One final mention must be made of a film that the jury awarded a special mention: A Loophole For Euthanasia, a German/Dutch production by Heidi and Bernd Umbreit and the film in which Fredi Saal appears. Though it was neither cinematically original nor televisually stunning the jury, at least its disabled members, felt it deserved a wider audience purely on the basis that it raised the issue of the long shadow of euthanasia that has stated to loom long and large over all of us disabled people of the world.

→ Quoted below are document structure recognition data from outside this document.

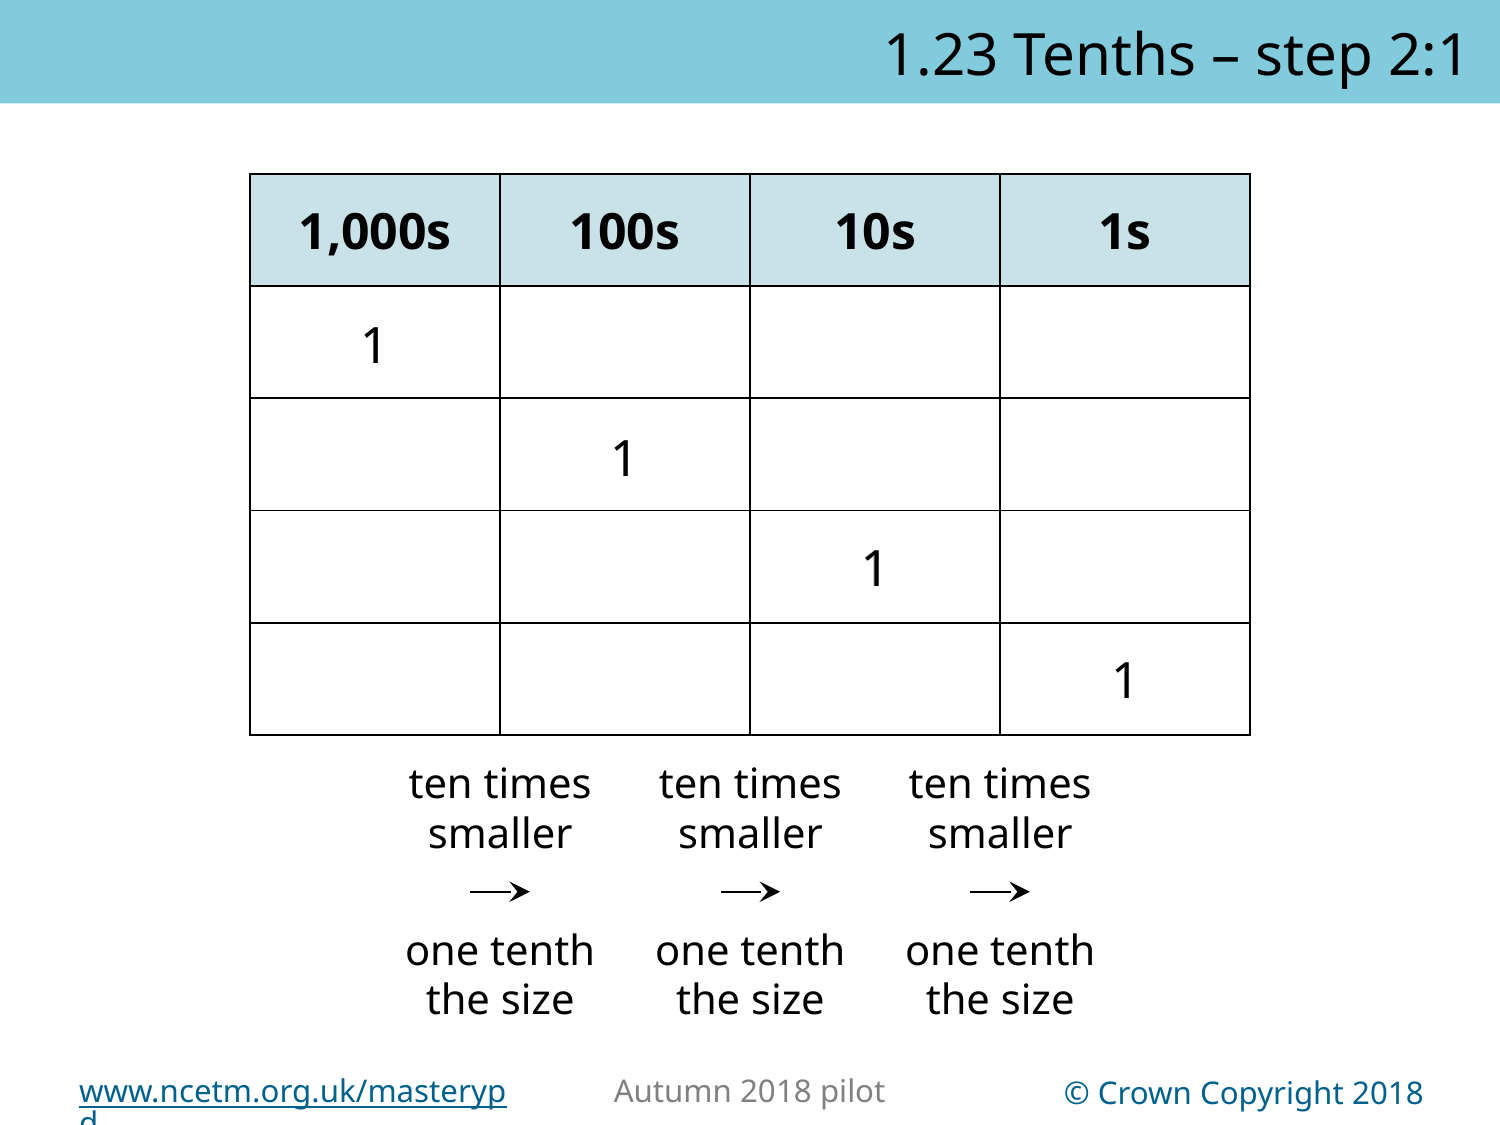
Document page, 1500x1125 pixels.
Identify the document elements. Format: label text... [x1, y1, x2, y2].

table_cell [501, 287, 749, 397]
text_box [644, 748, 856, 1038]
text_box 1 [345, 306, 405, 381]
text_box 1 [846, 528, 904, 604]
table_cell [1001, 399, 1249, 510]
table_cell [1001, 287, 1249, 397]
table_cell [751, 624, 999, 734]
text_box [394, 748, 606, 1038]
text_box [894, 748, 1106, 1038]
text_box 1 [595, 418, 655, 494]
table_cell [501, 511, 749, 622]
table_header 1s [1001, 175, 1249, 285]
table_cell [501, 399, 749, 510]
list 1.23 Tenths – step 2:1 [0, 0, 1500, 104]
table_cell [751, 511, 999, 622]
table_cell [751, 287, 999, 397]
table_cell [251, 287, 499, 397]
text_box 1 [1096, 641, 1154, 716]
table_cell [251, 511, 499, 622]
table_cell [251, 399, 499, 510]
table_cell [1001, 511, 1249, 622]
table_header 1,000s [251, 175, 499, 285]
table_cell [501, 624, 749, 734]
table_header 100s [501, 175, 749, 285]
table_header 10s [751, 175, 999, 285]
table_cell [751, 399, 999, 510]
table_cell [251, 624, 499, 734]
table_cell [1001, 624, 1249, 734]
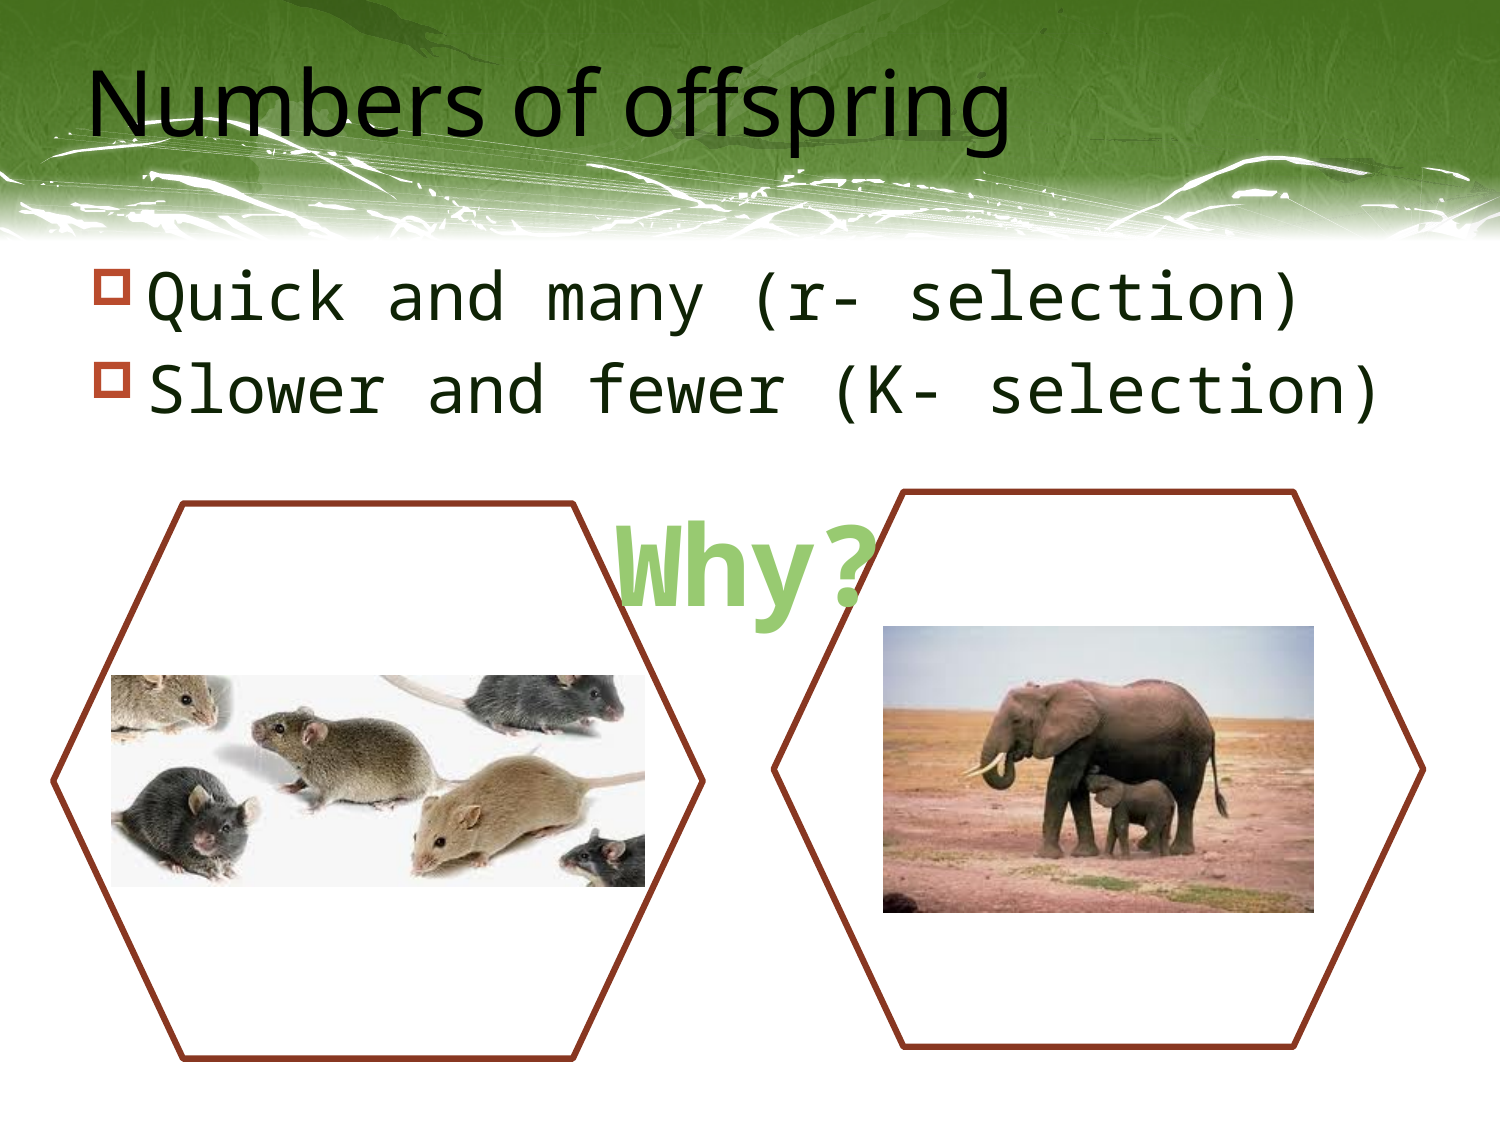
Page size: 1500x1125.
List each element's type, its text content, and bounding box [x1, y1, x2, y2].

The film connected current euthanasia thought with that perpetrated against us by the Nazis and as such placed, in many of the jurors opinion, the current realities of euthanasia thought in their proper context: the fascist tendencies of the medical profession and the obsessional desire for order, control and normality (what ever that is).
The festival had its problems: not enough films by disabled people, a little too much inspirational stuff, a selection process dominated by able-bodied people with a desire to please able-bodied people and a degree of jury mistreatment. But, Trudchen Luscher waiting for Mrs Grul made it all worthwhile.